À l’été 1940, plus de 1 600 000 hommes sur les 1 800 000 soldats français capturés sont emmenés en Allemagne. Ces prisonniers de guerre, de tous âges, de toutes catégories socioprofessionnelles, partageront jusqu’à l’été 1945 une expérience unique, celle de la captivité, qui les inscrit au sein d’une véritable communauté.

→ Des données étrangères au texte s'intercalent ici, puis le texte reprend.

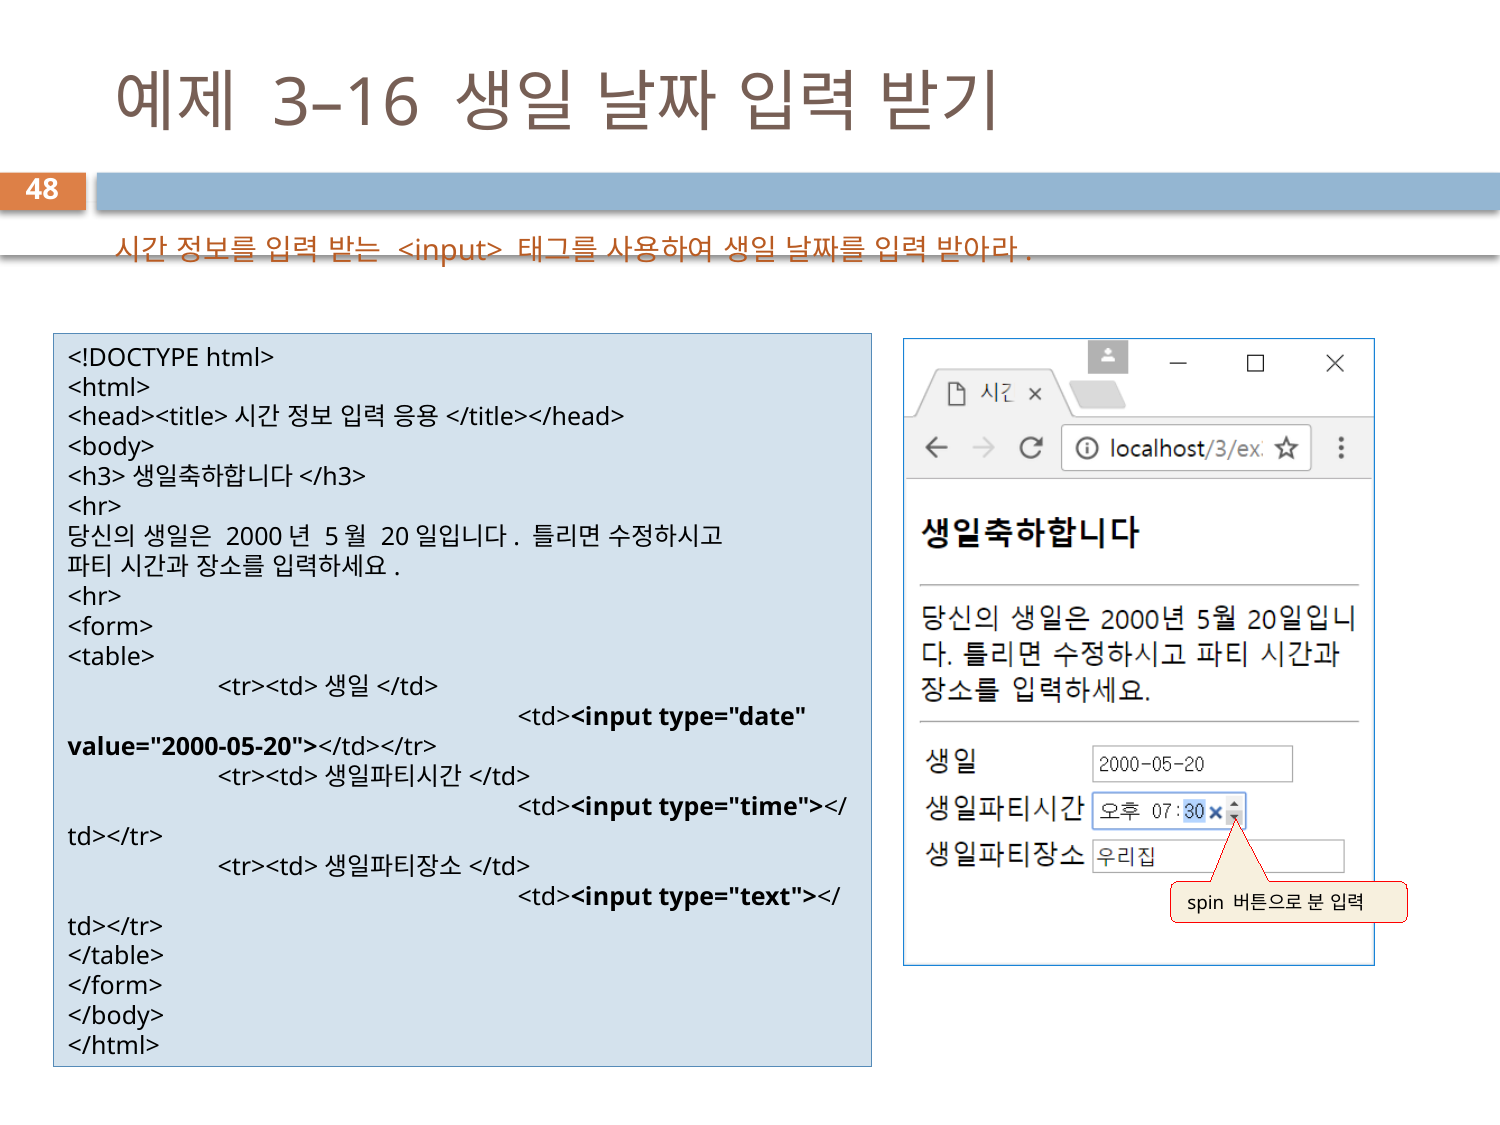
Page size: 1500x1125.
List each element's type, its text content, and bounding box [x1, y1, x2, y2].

text_box <!DOCTYPE html> <html> <head><title>시간 정보 입력 응용</title></head> <body> <h3>생일축하합니다</h3> <hr> 당신의 생일은 2000년 5월 20일입니다. 틀리면 수정하시고 파티 시간과 장소를 입력하세요. <hr> <form> <table> <tr><td>생일</td> <td><input type="date" value="2000-05-20"></td></tr> <tr><td>생일파티시간</td> <td><input type="time"></td></tr> <tr><td>생일파티장소</td> <td><input type="text"></td></tr> </table> </form> </body> </html> [53, 333, 872, 1067]
text_box 시간 정보를 입력 받는 <input> 태그를 사용하여 생일 날짜를 입력 받아라. [99, 224, 1373, 274]
picture [903, 337, 1375, 966]
slide_number 48 [0, 170, 87, 211]
text_box spin 버튼으로 분 입력 [1380, 881, 1408, 923]
title 예제 3–16 생일 날짜 입력 받기 [99, 37, 1438, 161]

L’ampleur du phénomène participe au traumatisme de la défaite. Presque toutes les familles sont touchées, directement ou indirectement. L’absence de cette force vive va peser lourdement sur la société et laisser des femmes et des enfants face aux difficultés du quotidien, en proie à la sollicitude appuyée du gouvernement de Vichy. Le sort des prisonniers est un enjeu majeur pour lequel tous les compromis sont tentés afin d’obtenir la libération de certains, au risque de créer des inégalités de traitement entre les captifs.
Confinés dans un premier temps dans les Frontstalags français, les prisonniers sont ensuite dispersés dans les Stalags et les Oglags d’Outre-Rhin. Leur vie s’organise au gré des besoins de l’économie allemande qui, tour à tour, se félicite et se méfie de cette main-d’œuvre forcée.

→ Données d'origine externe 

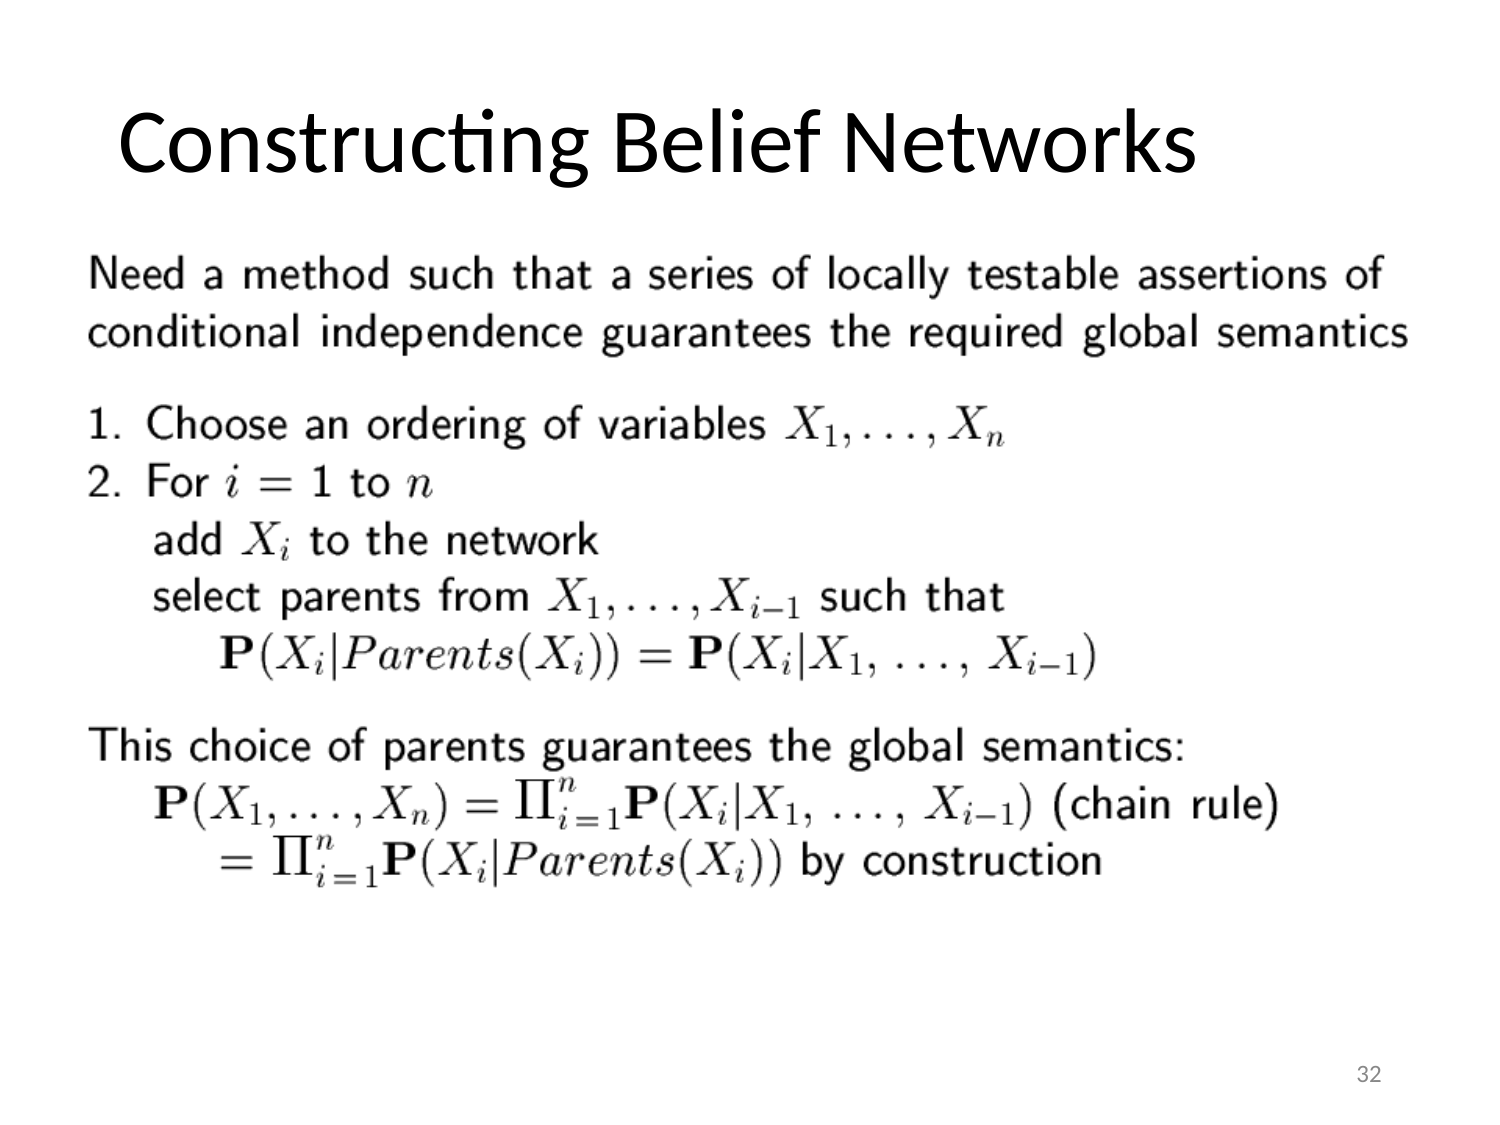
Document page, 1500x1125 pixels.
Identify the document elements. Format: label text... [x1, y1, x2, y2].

title Constructing Belief Networks [103, 59, 1397, 225]
picture [77, 241, 1423, 901]
slide_number ‹#› [1059, 1042, 1397, 1103]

Au-delà du rappel historique des principales étapes de la captivité, ce sont bien les fils invisibles reliant les prisonniers à leur statut d’homme libre que nous souhaitons mettre en relief ; les colis et les courriers, l’activité intellectuelle et artistique permettent aux prisonniers d’échapper, symboliquement, à leur captivité.